• TASK:
In the entries that follow, the first line to write out is the one containing "middle mcp: (105, 338)", and the last is the one containing "pinky tip: (27, 777)". Reproduce that stretch exactly, with nothing before or after it.

START PROVIDED DATA

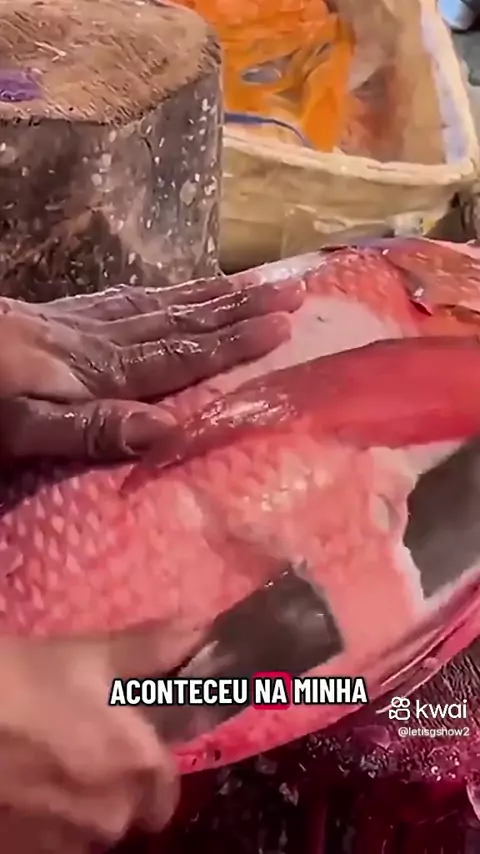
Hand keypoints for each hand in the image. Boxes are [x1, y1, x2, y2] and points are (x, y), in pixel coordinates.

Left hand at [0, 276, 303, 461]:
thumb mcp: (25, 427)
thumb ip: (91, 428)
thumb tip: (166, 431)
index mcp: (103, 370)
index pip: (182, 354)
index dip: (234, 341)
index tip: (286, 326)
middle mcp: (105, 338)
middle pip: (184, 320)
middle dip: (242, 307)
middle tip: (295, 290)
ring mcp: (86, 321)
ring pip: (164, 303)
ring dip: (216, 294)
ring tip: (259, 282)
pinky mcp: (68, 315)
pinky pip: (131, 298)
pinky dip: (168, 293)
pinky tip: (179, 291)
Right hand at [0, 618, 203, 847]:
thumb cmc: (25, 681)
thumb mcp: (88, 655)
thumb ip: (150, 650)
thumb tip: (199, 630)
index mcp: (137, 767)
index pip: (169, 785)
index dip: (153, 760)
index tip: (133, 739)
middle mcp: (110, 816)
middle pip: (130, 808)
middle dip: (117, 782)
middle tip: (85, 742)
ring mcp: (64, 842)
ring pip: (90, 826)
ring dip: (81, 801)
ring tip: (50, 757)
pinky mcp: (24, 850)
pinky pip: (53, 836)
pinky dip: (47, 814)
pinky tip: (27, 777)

END PROVIDED DATA
START PROVIDED DATA

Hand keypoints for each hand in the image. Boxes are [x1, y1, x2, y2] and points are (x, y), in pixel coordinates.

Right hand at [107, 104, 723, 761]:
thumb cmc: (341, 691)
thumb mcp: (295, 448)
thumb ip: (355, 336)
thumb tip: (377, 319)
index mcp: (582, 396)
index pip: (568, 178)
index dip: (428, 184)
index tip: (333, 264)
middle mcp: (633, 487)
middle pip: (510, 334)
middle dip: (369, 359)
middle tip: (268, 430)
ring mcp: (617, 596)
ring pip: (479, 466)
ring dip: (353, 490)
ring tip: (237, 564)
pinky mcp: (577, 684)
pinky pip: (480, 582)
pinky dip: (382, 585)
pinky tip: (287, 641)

END PROVIDED DATA
START PROVIDED DATA

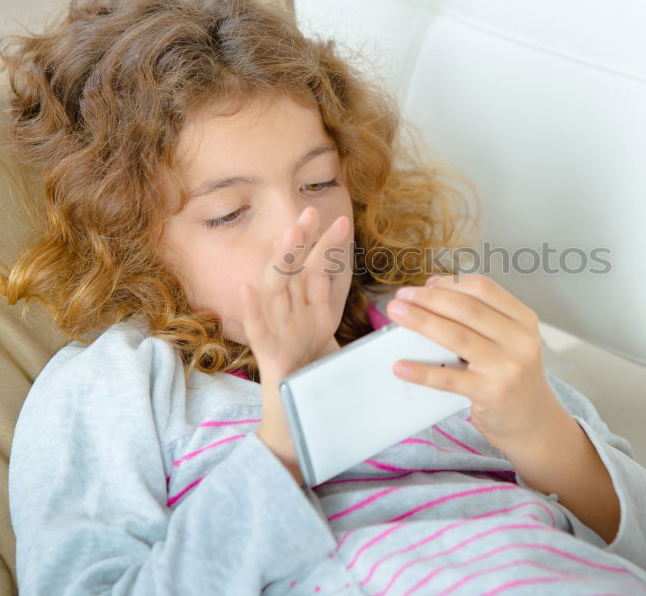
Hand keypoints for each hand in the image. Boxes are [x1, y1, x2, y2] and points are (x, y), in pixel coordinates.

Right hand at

END PROVIDED DATA

• RESPONSE AREA:
middle mcp: (105, 338)
middle pip: (184, 320)
middle dip: (242, 307)
middle tip: (295, 290)
ring mcp: (86, 321)
ring pip: (164, 303)
ring dip: (216, 294)
ring tip: (259, 282)
pinky mcp: (68, 315)
pinky pip: (131, 298)
pinky dip: (168, 293)
pinky tip: (179, 291)
Right hand at [0, 618, 203, 847]:
thumb cmc: (25, 681)
thumb mcp: (88, 655)
thumb ip: (150, 650)
thumb tip: (199, 630)
index mcp: (137, 767)
index pip: (169, 785)
index dip: (153, 760)
index tip: (133, 739)
middle mcp: (110, 816)
middle pip: (130, 808)
middle dip: (117, 782)
middle tip: (85, 742)
ring mcp: (64, 842)
ring pip: (90, 826)
ring dip: (81, 801)
ring tip: (50, 757)
pinky mcp: (24, 850)
pinky pip: (53, 836)
pinky dip: (47, 814)
pinky tip: (27, 777)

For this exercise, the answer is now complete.